Barrera, the district’s longest-serving board member, acknowledges that the district’s reforms aren’t what activists asked for. For him, there is a clear and simple reason not to defund San Diego Unified police: He’d rather San Diego Unified-trained police officers respond to incidents on campus than San Diego city police.
All sorts of student-specific situations come up, said Barrera. Maybe there is a fight between students; maybe an adult tries to take custody of a child they aren’t entitled to; or maybe a student makes a threat on the school.
“Either you don’t have anybody address that situation – and that’s obviously not safe.

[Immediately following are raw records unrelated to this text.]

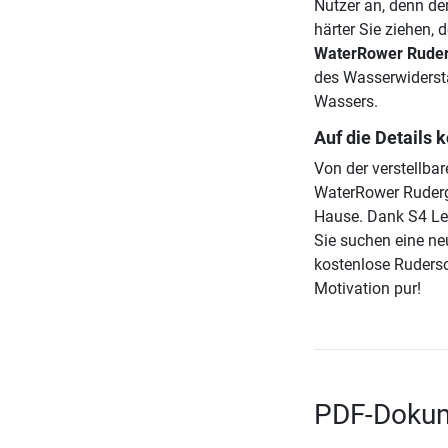
Nutzer an, denn de
härter Sie ziehen, 
WaterRower Rude
des Wasserwiderst
Wassers.
Auf die Details
Von der verstellba
WaterRower Ruderge
Hause. Dank S4 Lei
Sie suchen eine ne
kostenlose Ruders
Motivation pur!
PDF-Dokum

Or you have somebody addressing it who isn’t trained and doesn’t see it as their job to ensure the safety of school students and staff. That is the kind of situation that can escalate into something that can cause harm,” he said.

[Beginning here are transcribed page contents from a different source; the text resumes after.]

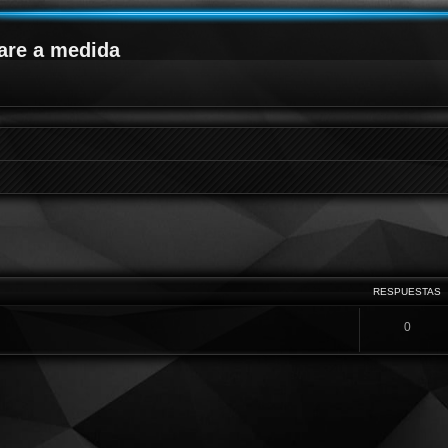
are a medida
queda avanzada
RESPUESTAS
0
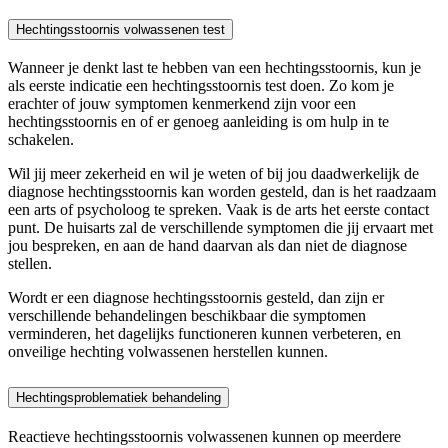
Hechtingsstoornis volwassenen test
Wanneer je denkt last te hebben van een hechtingsstoornis, kun je
als eerste indicatie een hechtingsstoornis test doen. Zo kom je
erachter of jouw symptomen kenmerkend zijn voor een
hechtingsstoornis en of er genoeg aanleiding is om hulp in te
schakelen.
Wil jij meer zekerheid en wil je weten of bij jou daadwerkelijk de
diagnose hechtingsstoornis kan worden gesteld, dan is het raadzaam
een arts of psycholoog te spreken. Vaak is de arts het eerste contact
punt. De huisarts zal de verschillende symptomen die jij ervaart met
jou bespreken, en aan de hand daarvan als dan niet de diagnose
stellen.
Wordt er een diagnose hechtingsstoornis gesteld, dan zijn er
verschillende behandelingen beschikbaar die symptomen
verminderen, het dagelijks functioneren kunnen verbeteren, en
onveilige hechting volwassenen herstellen kunnen.
Hechtingsproblematiek behandeling
Reactieve hechtingsstoornis volwassenen kunnen op meerdere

Even with San Diego Unified’s own police force, many situations have escalated quickly – especially for Black students.
A KPBS analysis showed Black students in the district were four times more likely to be detained or arrested by school police than White students. School police were also more likely to refer White students to mental health services, the analysis found.

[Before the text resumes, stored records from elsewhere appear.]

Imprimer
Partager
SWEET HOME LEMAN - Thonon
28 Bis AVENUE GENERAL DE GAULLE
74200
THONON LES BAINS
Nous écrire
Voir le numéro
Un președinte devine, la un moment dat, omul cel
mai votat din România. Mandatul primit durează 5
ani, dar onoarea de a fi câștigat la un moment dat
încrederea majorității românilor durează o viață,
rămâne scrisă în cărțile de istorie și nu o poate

My own reporting showed Black students are also the most disproportionately suspended group in the entire district.
Barrera argues those figures would be worse if San Diego Police Department were responding to incidents on local campuses.
But on the lawn of the San Diego Unified headquarters on July 2, 2020, protestors made it clear that school police were beyond reforming.
“I’m here to call on the Board of Education… to basically defund [the police] completely so they can pour those funds back into the students,” said Nyaduoth Gatkuoth, a Morse High graduate, at the time. “There will be no justice and no peace until we get the change we are asking for within our school systems.”